%%
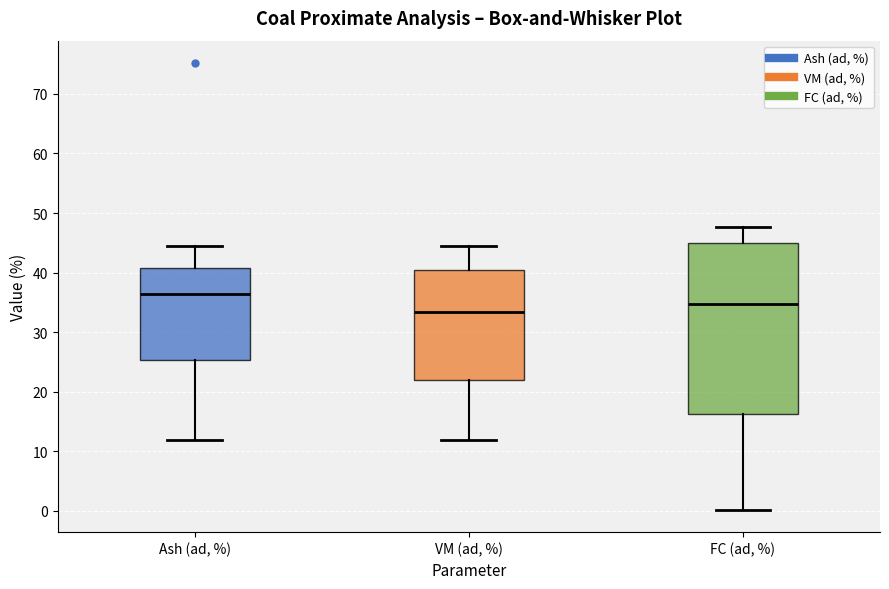

Reading left to right, read every box against the y-axis: the position of its median line, the range the box covers, and the ends of its whiskers. The values are not printed on the chart, so give them approximately, as read against the axis.

Ash (ad, %): median 36, box 25 to 41, whiskers 12 to 44
VM (ad, %): median 33, box 22 to 40, whiskers 12 to 44
FC (ad, %): median 35, box 16 to 45, whiskers 0 to 48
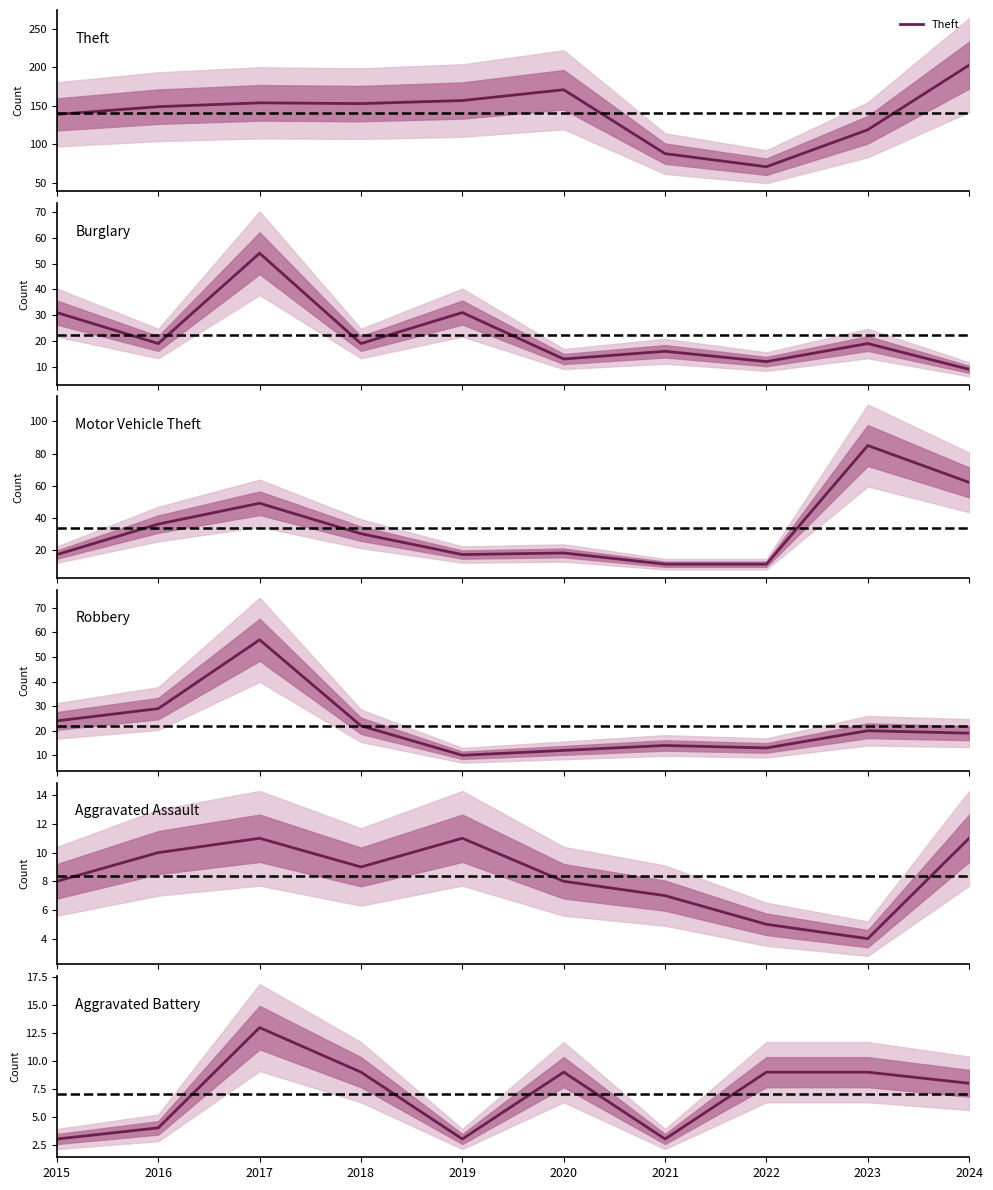

True or false: Burglary and Aggravated Battery intersect in this chart.

False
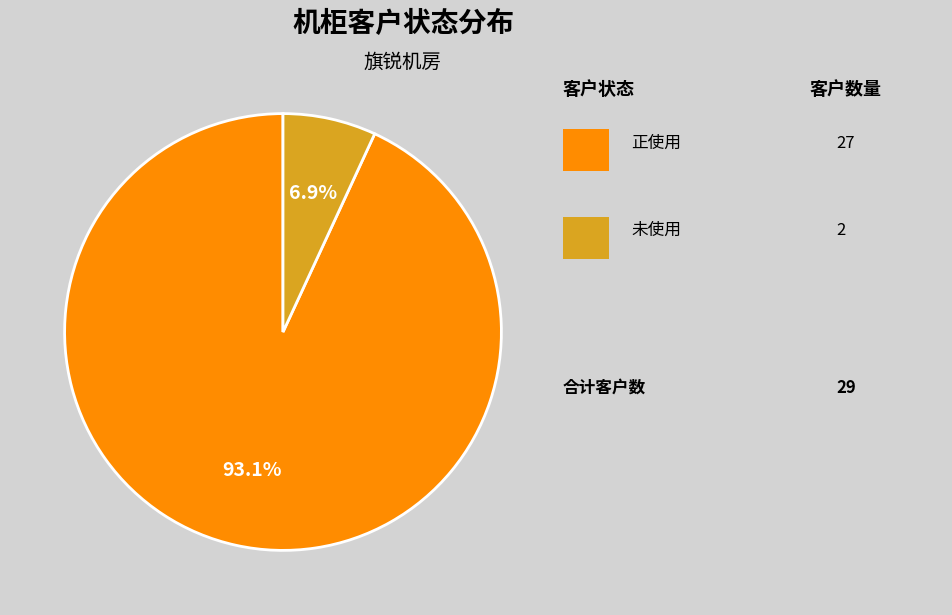

Is there a majority slice in this chart?

Yes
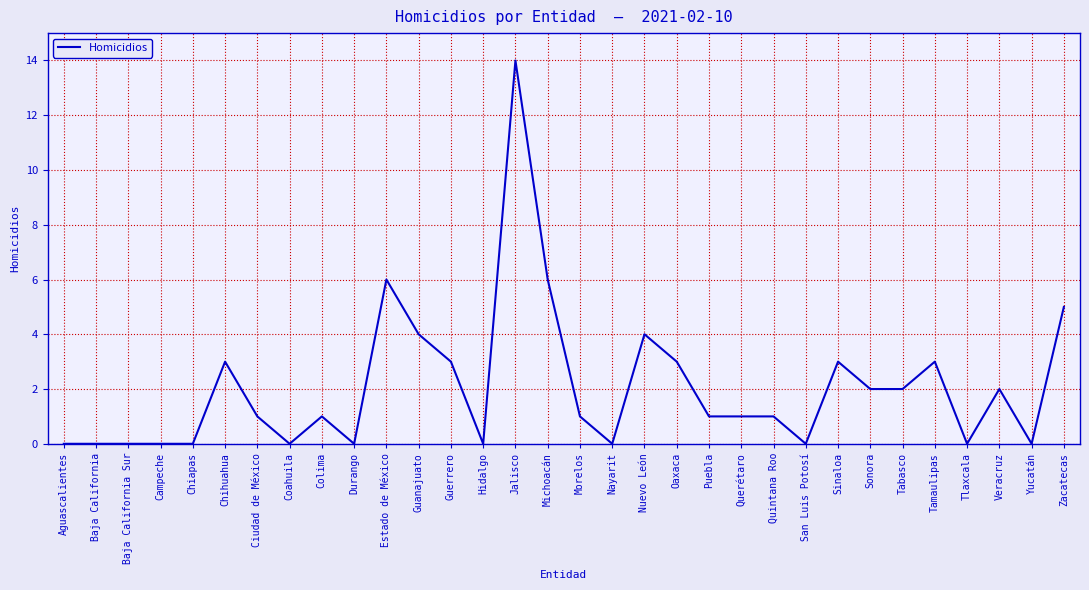

How many categories are shown in the chart?

32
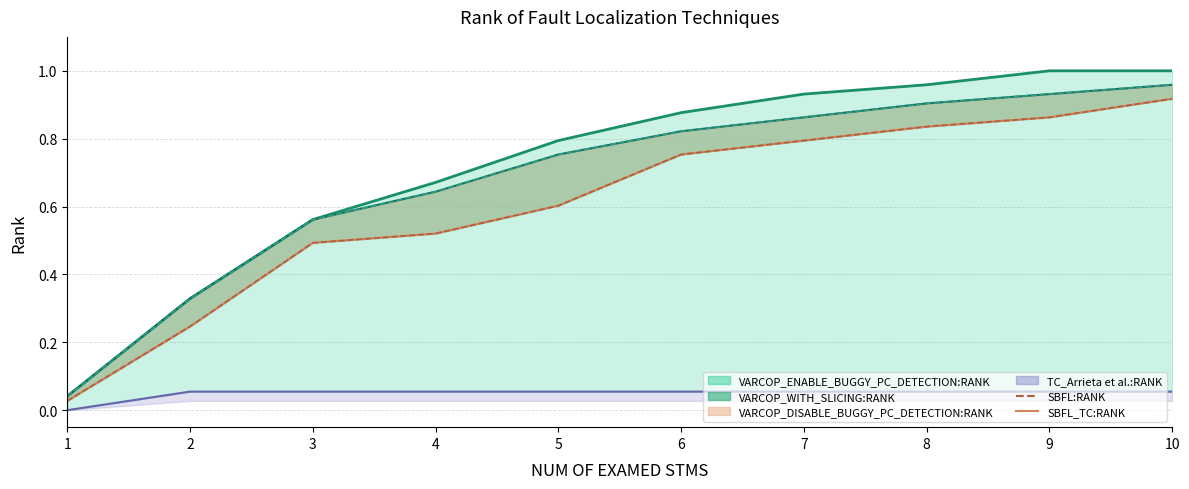

What is the value of the SBFL_TC (line) point at the 10th from the left?

0.9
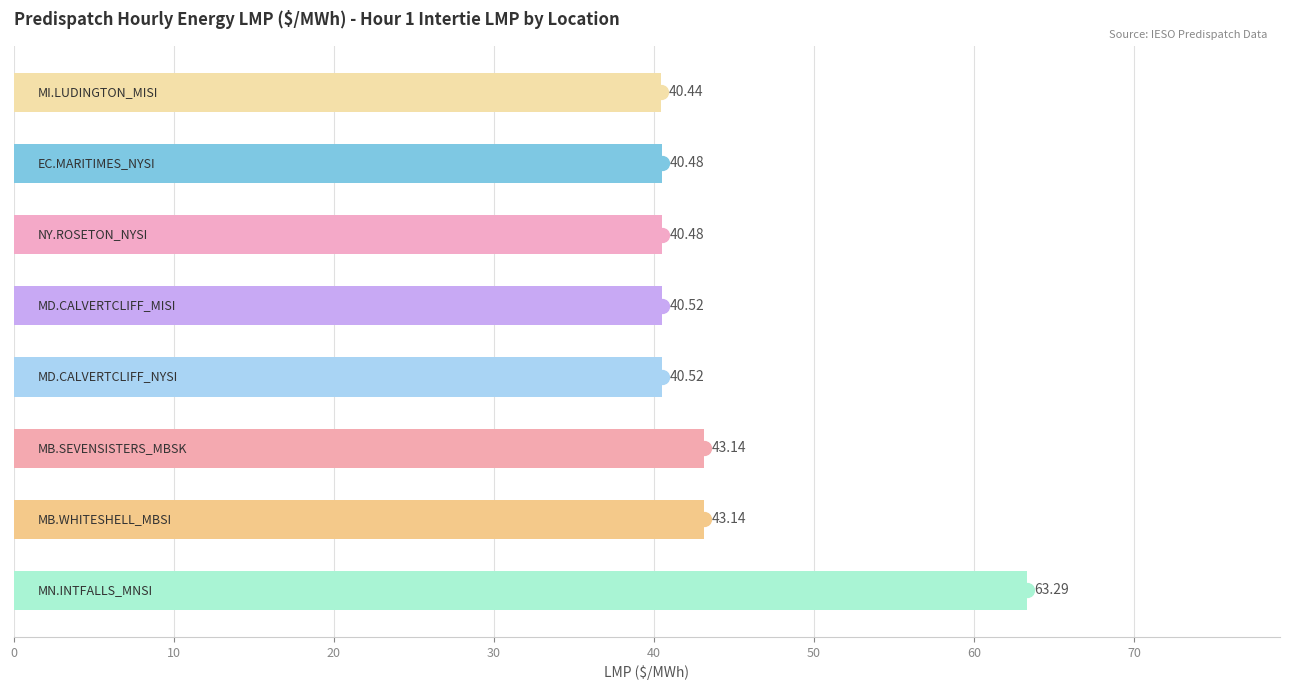

What is the sum of all values?

352.0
%%
◆ 作业要求: 能否把上面的全部记录重写一遍，把其中的“chart”替换为“graph”，其余内容一字不改，并在答案中略去图片？

◆ 练习结果:
Reading left to right, read every box against the y-axis: the position of its median line, the range the box covers, and the ends of its whiskers. The values are not printed on the graph, so give them approximately, as read against the axis.

Ash (ad, %): median 36, box 25 to 41, whiskers 12 to 44
VM (ad, %): median 33, box 22 to 40, whiskers 12 to 44
FC (ad, %): median 35, box 16 to 45, whiskers 0 to 48

True or false: Burglary and Aggravated Battery intersect in this graph.

False

Is there a majority slice in this graph?

Yes

How many categories are shown in the graph?

32

What is the value of the SBFL_TC (line) point at the 10th from the left?

0.9

What is the sum of all values?

352.0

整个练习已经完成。